Modern Shrimp Pasta
- Kosher salt
- 8 Ounces whole wheat spaghetti
- 1 Yellow squash
- 1 Zucchini
- 1 Pound peeled and deveined medium shrimp, tails removed
- Freshly ground black pepper
- 2 Tablespoons olive oil
- 1 Cup cherry tomatoes, halved
- 4 Cloves garlic, finely chopped
- Pinch of crushed red pepper flakes, optional
- ½ Cup low-sodium vegetable or chicken broth
- 2 Tablespoons chopped fresh chives
- Whole wheat spaghetti
- Yellow squash
- Cherry tomatoes
- Red pepper flakes
- Low-sodium vegetable broth
- Kosher salt
- Black pepper
- Olive oil
- Bring a large pot of salted water to a boil. Add the spaghetti and cook according to package directions for al dente.
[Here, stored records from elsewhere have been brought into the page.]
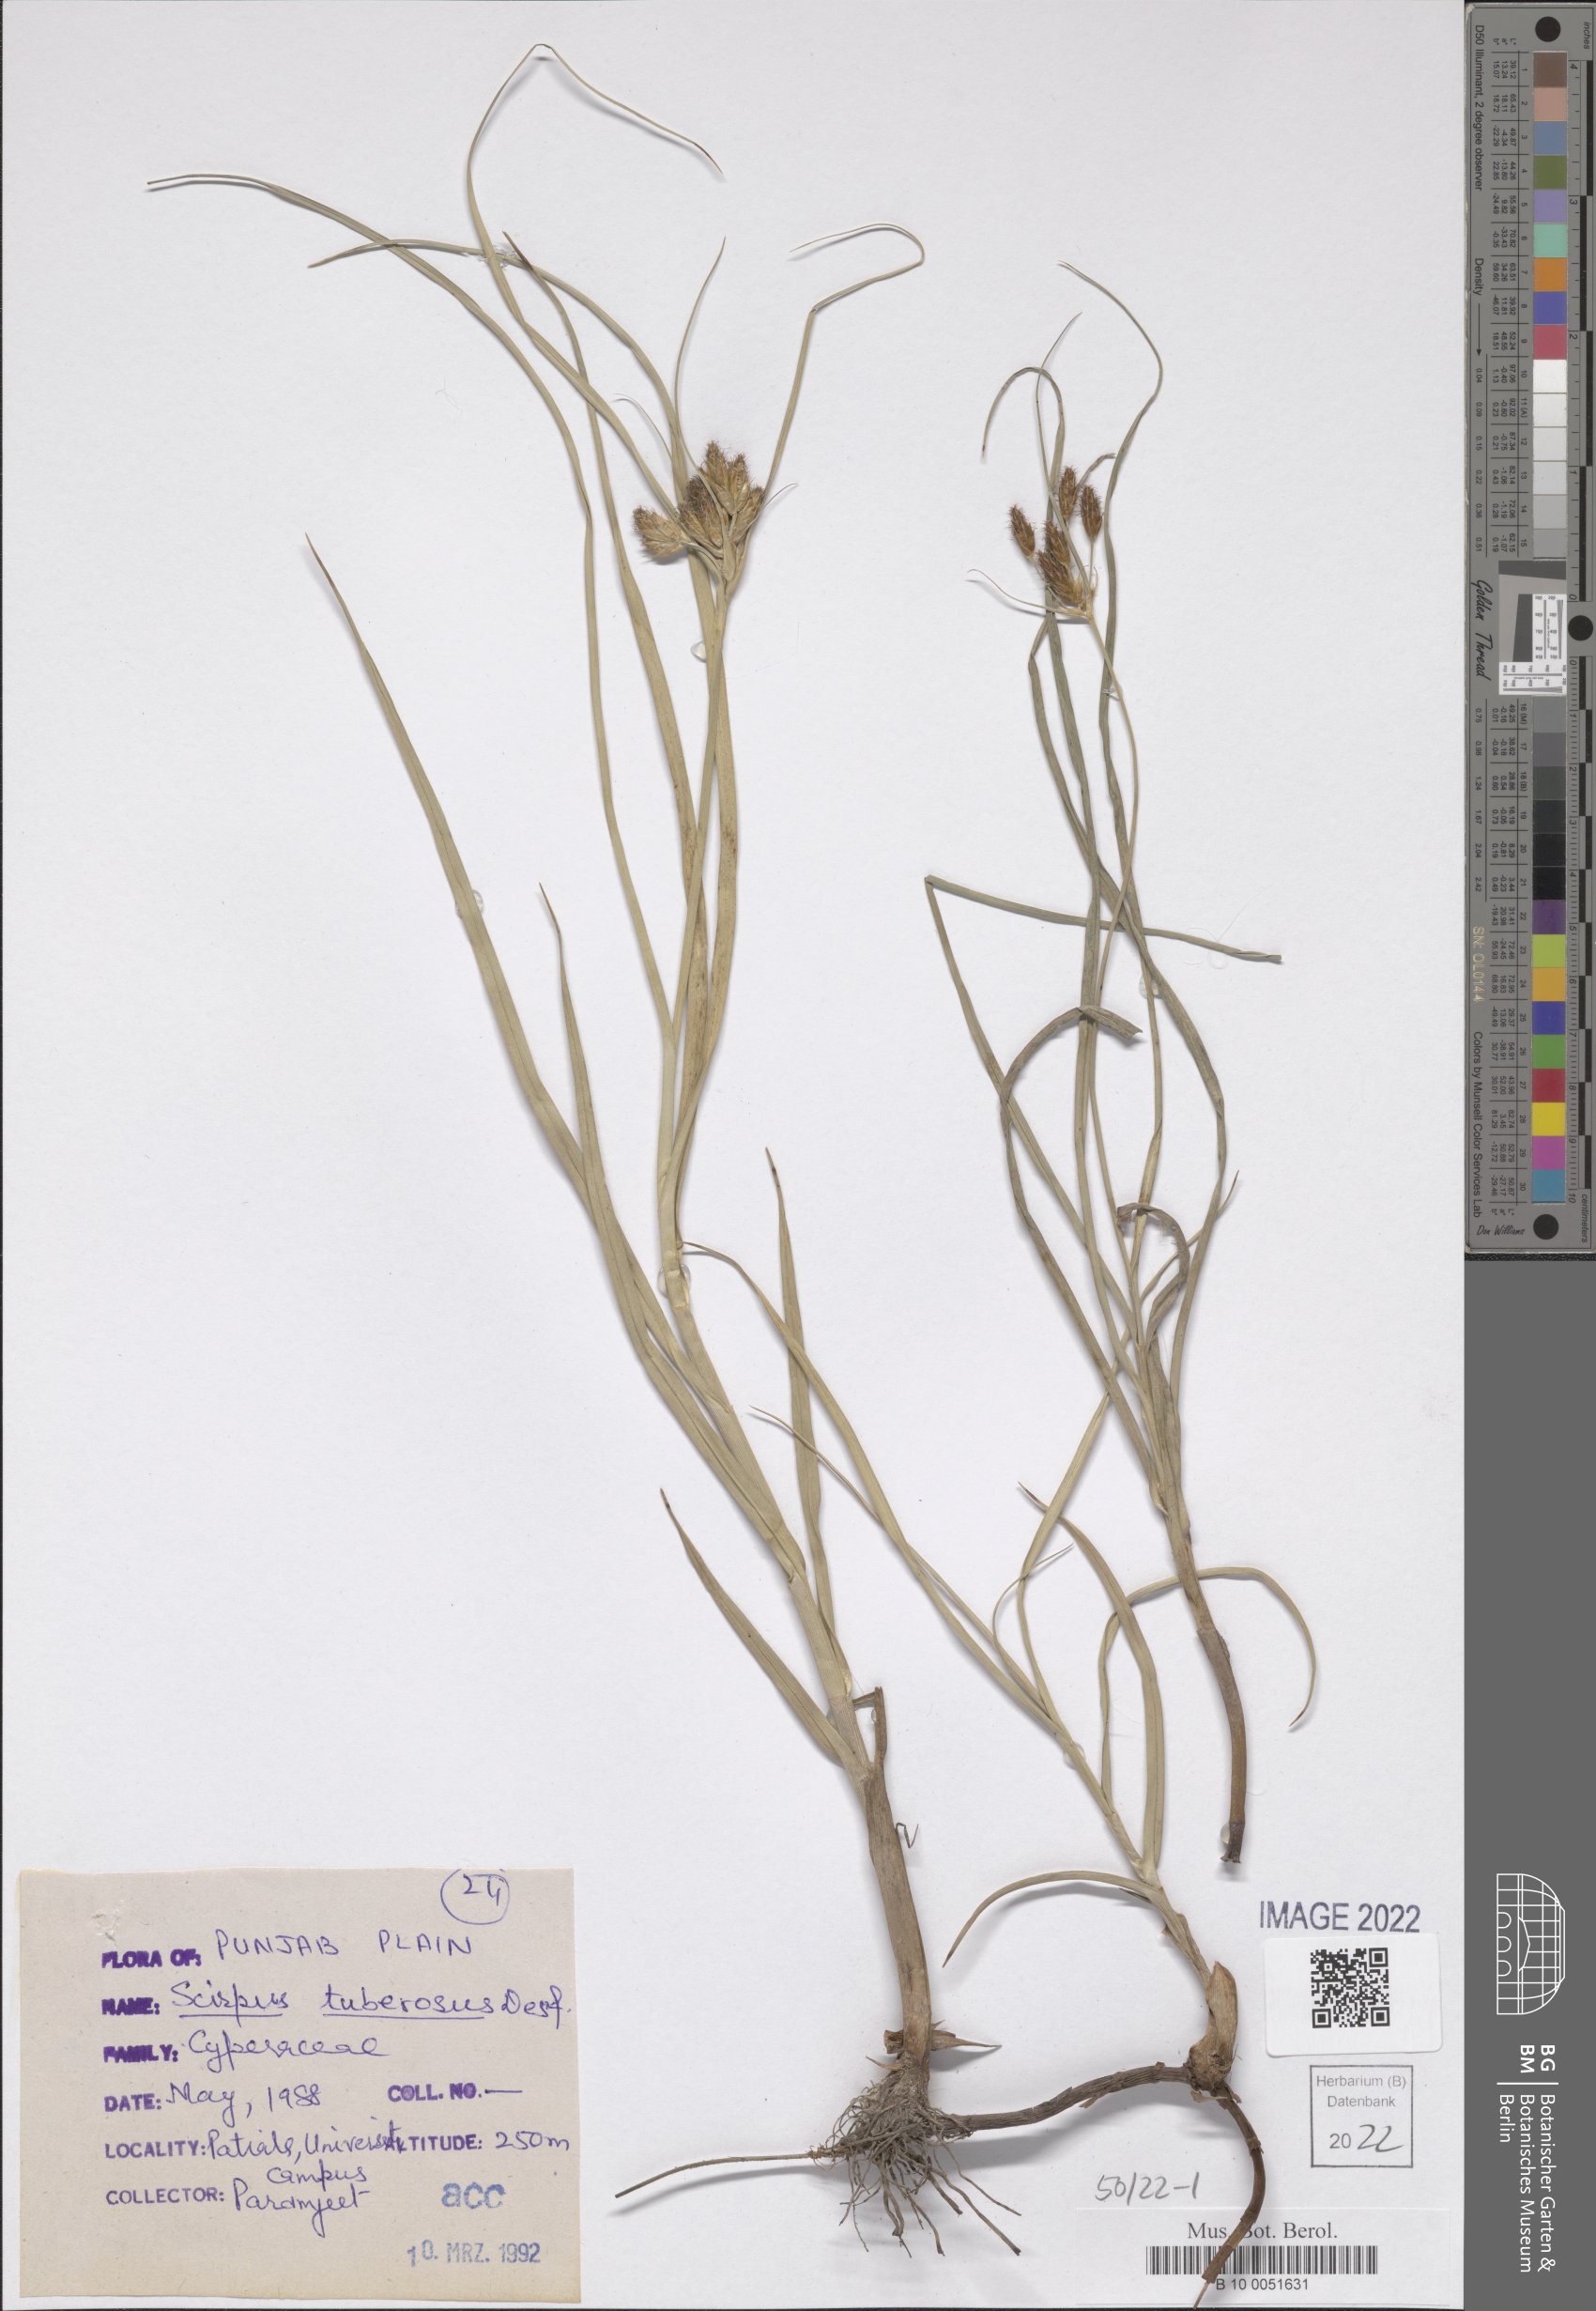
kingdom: Plantae
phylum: Tracheophyta
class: Liliopsida
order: Poales
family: Cyperaceae
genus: Bolboschoenus
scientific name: Bolboschoenus glaucus
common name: Tuberous bulrush
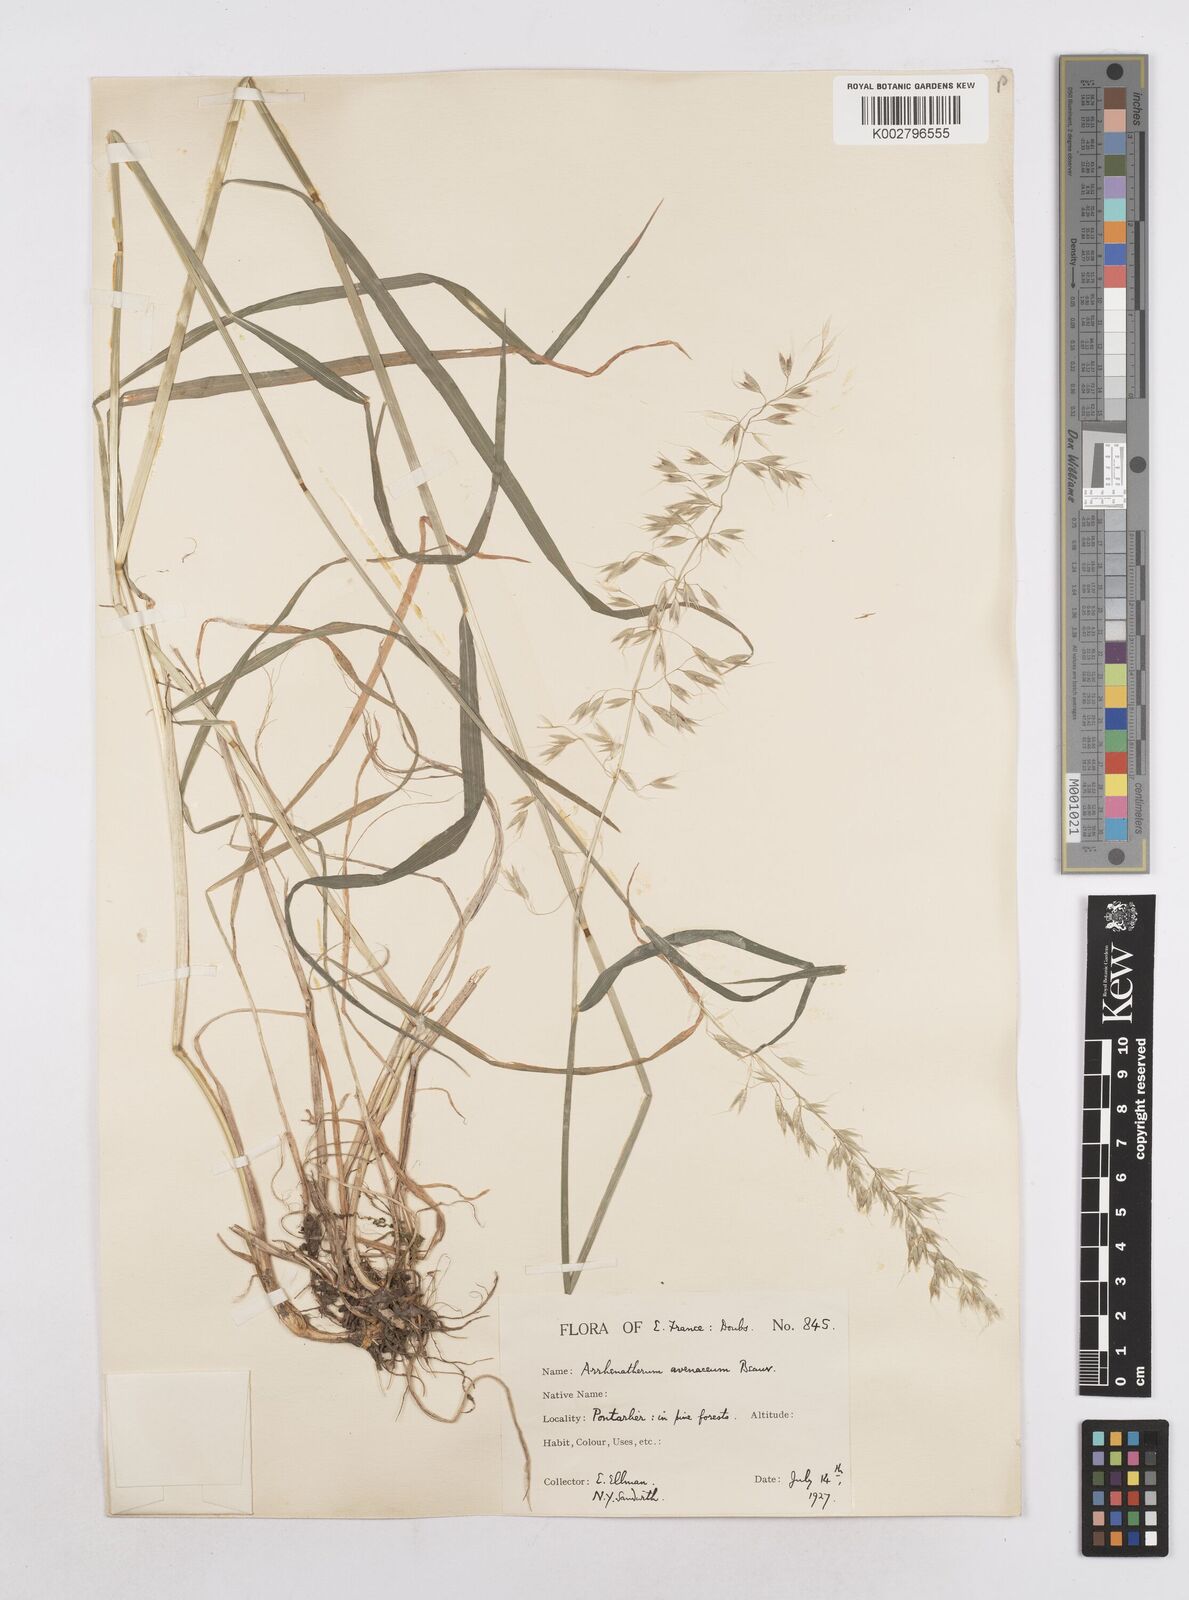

- While the pasta cooks, trim the top and bottom from the squash and zucchini. Peel both, in ribbons, into a colander, using a vegetable peeler, turning the squash as you peel. Stop peeling the squash and zucchini when you only have the center core of seeds left. Discard the core and seeds.
- Reserve ¼ cup of the pasta water, and then drain the pasta over the squash and zucchini ribbons. Put in a medium bowl and toss to evenly distribute the pasta with the squash and zucchini ribbons.
- Toss the shrimp with ½ teaspoon kosher salt and some pepper. Heat 1 tablespoon of oil in a large skillet over medium-high heat. Add the shrimp, spread into a single layer and cook without stirring, until just turning pink around the edges, about 2 minutes. Stir the shrimp, add the tomatoes, garlic and pepper flakes and continue to cook until the tomatoes have softened and the garlic has toasted, about 1 minute. Add the pasta and squash ribbons, broth and the remaining 1 tablespoon olive oil. Cook, tossing, until warmed through and most of the liquid has been absorbed. Add the pasta water a bit at a time, if needed, if the noodles seem dry.
- Season with additional salt and pepper. Divide among 4 bowls and top with the chives.